◆ **LISTE DES TÂCHES**
1 – Répondez aux questions suivantes à partir du texte sur la liberté religieuse des chrétiens :
(a) Quel acte le Firman récemment promulgué ne dépasse-t-il pas dans ses concessions ?
(b) Que cherchera sans doute à faire l'élément mohammétan une fois l'insurrection étouffée ?
(c) Que les Puissances garantes doivent-elles obtenir de la Porte comme première et principale concession ?
2 – Poursuivez le texte sur la liberté religieuse des chrétiens à la suite de sa dernière phrase, dans le même style.

◆ **TEXTE PRÉSENTÉ**
↓
Le Firman qui vient d'être promulgué ne dépasse donc point la mesure de ce qui a été accordé par le Hatt-i-Houmaïoun, lequel, ainsi que je l'ai fait ressortir plus haut, entoure la liberté religieuse de restrictions qui, dans le cours de ces dernières années, ont provoqué de nombreux conflits. Rétrécies, comme elles le sont, les concessions dont il s'agit ont toujours été insuffisantes pour contenter les chrétiens. A plus forte raison en sera-t-il ainsi aujourd'hui, après les évènements qui sont venu ensanglanter le pays et qui n'ont fait qu'envenimer l'antagonisme qui sépare les deux croyances. Une fois l'insurrection étouffée, l'élément mohammétan se considérant comme vainqueur, cherchera sans doute à.se venger sur les chrétiens des pertes qu'une lutte aussi violente lui a fait subir. Un état de choses qui rende possible la coëxistence des populations qui viennent de se combattre avec tant d'acharnement ne pourra donc être assuré que si la religion chrétienne est placée en droit et en fait sur un pied d'égalité complète avec l'islamisme, que si elle est hautement reconnue et respectée, et non pas tolérée comme elle l'est aujourd'hui. C'est pourquoi les Puissances garantes doivent, selon nous, non seulement demander à la Porte, mais obtenir d'elle, comme première et principale concession, une liberté religieuse pleine et entière.
↑
◆ **DONNÉES SOURCES**
↓
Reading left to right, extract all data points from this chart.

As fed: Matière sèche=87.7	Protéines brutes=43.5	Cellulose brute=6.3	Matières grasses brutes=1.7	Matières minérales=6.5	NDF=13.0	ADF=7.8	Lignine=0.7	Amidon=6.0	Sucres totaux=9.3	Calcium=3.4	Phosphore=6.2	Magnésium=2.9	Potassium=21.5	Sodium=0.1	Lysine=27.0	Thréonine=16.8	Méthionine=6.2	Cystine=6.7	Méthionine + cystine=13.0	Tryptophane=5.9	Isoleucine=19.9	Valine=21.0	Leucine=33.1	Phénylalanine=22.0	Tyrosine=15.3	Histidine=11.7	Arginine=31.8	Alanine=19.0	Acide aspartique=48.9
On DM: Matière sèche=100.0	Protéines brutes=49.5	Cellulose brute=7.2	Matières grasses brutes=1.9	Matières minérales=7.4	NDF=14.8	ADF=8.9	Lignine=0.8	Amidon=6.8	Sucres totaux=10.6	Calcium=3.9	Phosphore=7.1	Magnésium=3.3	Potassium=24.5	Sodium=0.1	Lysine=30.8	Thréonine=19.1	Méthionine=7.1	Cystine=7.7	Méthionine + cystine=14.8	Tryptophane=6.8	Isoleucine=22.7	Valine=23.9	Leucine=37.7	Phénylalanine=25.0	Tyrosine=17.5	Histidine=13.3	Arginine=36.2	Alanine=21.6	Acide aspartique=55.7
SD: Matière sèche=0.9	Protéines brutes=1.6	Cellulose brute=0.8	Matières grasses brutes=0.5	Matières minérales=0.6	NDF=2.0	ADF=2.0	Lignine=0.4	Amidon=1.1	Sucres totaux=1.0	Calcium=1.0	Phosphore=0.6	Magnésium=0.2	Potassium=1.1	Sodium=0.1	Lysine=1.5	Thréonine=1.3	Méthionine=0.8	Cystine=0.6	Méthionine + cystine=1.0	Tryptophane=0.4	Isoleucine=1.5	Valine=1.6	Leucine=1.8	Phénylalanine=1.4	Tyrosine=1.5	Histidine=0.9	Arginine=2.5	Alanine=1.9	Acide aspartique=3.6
↑
◆ **RÉPONSES PAR POINT**
1 –
(a) Le Hatt-i-Houmaïoun : le Firman ne dépasse pas la mesure de ce que cet acte a accordé.
(b) Il cherchera sans doute à se venger sur les chrétiens des pertes que la lutte lui a fait subir.
(c) Une liberté religieuse pleine et entière.

2 –
L'égalité devant la loi est un principe explicitement proclamé dans le Hatt-i-Houmaïoun et consacré par la législation. C'est sans doute pour cette raison que les actes récents du Sultan ont omis d'en faire mention.

Mais, tout en étant obligatoire en droit, ce principe n'est pas encore généralement appliqué dans tout l'Empire. De fait, le témoignage des chretiens contre les musulmans est accueilli par les tribunaux de Constantinople et de la plupart des autres grandes villes, mais dans quelques provinces éloignées, telles que l'Herzégovine et la Bosnie, les juges se refusent à en connaître la validité. Il importerait donc de prendre des mesures pratiques pour qu'à l'avenir les chrétiens n'aient pas à redouter des dénis de justice.

Un autre point qui apelle un remède urgent, c'est le fermage des *) V. State Papers, XXXI 1239.

contributions. Déjà le Hattichérif de 1839, en parlant de ce système, s'exprimait dans les termes suivants:

>Un usage funeste subsiste encore, quoiqu'il ne puisse avoir que des conséquences désastreuses: c'est celui des concessions vénales connues sous le nom d'iltizam. Dans ce système, l'administration civile et financière d'une localité est livrée à l'arbitraire d'un seul homme, c'est-à-dire, quelquefois à la main de fer des passions les plus violentes et les plus cupides<. Et le Hatt-i-Houmaïoun de 1856 porte ce qui suit: »On avisera aux moyens les plus prompts et les plus énergiques de corriger les abus dans la perception des impôts, notamment des dimes. Le système de la perception directe sera, successivement et aussitôt que faire se pourra substitué au régime des formes dans toutes les branches des revenus de l'État«. Malgré ces déclarations formelles, le système du fermage est debout encore dans toute son étendue.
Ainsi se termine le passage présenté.